Le DOJ indique que Barbara A. Hirshfield a été inculpée dans le cadre d’une affaire présumée de Ponzi d’environ 10 millions de dollars, impliquant plus de 200 victimes. Les procureurs affirment que des investisseurs se voyaient promettre des rendements élevés et réguliers grâce à une activité supposée liée à des véhicules automobiles et à un petit service de prêts, tout en détournant les fonds selon un mécanisme de Ponzi.

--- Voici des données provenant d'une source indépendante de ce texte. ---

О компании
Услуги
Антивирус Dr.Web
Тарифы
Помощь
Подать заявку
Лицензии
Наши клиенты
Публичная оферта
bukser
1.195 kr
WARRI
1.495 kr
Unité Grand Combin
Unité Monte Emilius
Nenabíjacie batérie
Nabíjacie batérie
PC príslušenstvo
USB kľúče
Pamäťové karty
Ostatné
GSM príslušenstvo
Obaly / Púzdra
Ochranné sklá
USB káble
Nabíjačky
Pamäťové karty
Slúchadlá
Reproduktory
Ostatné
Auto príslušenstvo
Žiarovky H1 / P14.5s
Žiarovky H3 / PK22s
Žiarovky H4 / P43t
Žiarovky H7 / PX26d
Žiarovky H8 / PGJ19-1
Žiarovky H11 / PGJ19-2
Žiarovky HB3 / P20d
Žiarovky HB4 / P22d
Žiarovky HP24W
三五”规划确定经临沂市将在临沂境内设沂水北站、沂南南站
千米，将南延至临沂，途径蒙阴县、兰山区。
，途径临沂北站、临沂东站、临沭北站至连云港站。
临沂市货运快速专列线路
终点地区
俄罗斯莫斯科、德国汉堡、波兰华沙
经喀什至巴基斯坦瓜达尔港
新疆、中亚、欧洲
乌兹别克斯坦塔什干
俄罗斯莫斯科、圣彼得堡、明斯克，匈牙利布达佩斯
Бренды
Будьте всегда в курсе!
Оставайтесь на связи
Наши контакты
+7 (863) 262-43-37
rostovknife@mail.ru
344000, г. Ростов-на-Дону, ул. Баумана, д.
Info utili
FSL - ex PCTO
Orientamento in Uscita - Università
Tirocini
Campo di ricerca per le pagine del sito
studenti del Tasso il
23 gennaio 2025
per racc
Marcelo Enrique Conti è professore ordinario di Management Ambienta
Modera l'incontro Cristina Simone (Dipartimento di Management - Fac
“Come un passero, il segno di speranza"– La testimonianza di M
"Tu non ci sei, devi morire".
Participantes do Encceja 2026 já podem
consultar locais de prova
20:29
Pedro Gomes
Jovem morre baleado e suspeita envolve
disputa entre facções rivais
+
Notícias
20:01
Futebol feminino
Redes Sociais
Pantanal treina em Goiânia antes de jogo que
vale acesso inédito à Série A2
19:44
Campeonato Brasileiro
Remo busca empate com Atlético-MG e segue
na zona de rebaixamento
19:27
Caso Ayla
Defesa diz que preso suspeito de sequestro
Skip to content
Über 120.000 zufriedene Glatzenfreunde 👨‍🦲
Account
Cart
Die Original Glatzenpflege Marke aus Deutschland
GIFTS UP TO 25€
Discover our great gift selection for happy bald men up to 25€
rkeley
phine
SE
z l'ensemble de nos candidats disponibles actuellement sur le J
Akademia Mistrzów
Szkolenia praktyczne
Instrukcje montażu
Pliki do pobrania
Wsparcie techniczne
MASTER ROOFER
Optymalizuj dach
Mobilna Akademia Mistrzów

Une affaire fédérale dans le Massachusetts allègue que Barbara A. Hirshfield a orchestré un montage de type Ponzi, dont les procureurs estiment qu’il aurait atteint environ 10 millions de dollars et touché plus de 200 victimes. Selon le DOJ, les investisseurs auraient reçu la promesse de rendements élevés et réguliers via un projet présenté comme impliquant des véhicules automobiles et une activité de petits prêts. Les procureurs soutiennent toutefois qu’au lieu de générer des profits réels correspondant à ces promesses, le dispositif reposait sur le détournement des nouveaux capitaux des investisseurs pour couvrir ou soutenir des obligations antérieures, afin de préserver l’illusion de rentabilité. Le DOJ indique également que les faits reprochés impliqueraient l’utilisation de communications par voie électronique ainsi que des mécanismes de routage de l’argent des investisseurs, destinés à dissimuler la fraude et à déplacer les fonds. Cette stratégie met en lumière la manière dont la fraude dite « d’investissement » peut combiner des affirmations convaincantes sur les rendements avec une structure opérationnelle qui masque où va réellement l’argent. Dans les cas où les victimes investissent en croyant participer à une véritable entreprise, tout en ne recevant que des explications vagues sur la performance — notamment quand les retraits, la documentation des comptes ou une vérification indépendante sont difficiles — le risque s’accroît. L’affaire illustre aussi l’attention portée au niveau fédéral aux théories de fraude par fil (wire fraud) dans les schémas d’investissement, lorsque des transferts et les fonds des investisseurs circulent entre plusieurs institutions financières. Si les allégations étaient confirmées, elles montreraient comment des entrées répétées d’investisseurs, associées à des rendements promis, peuvent maintenir des fraudes pendant une longue période tout en causant des dommages à de nombreuses victimes.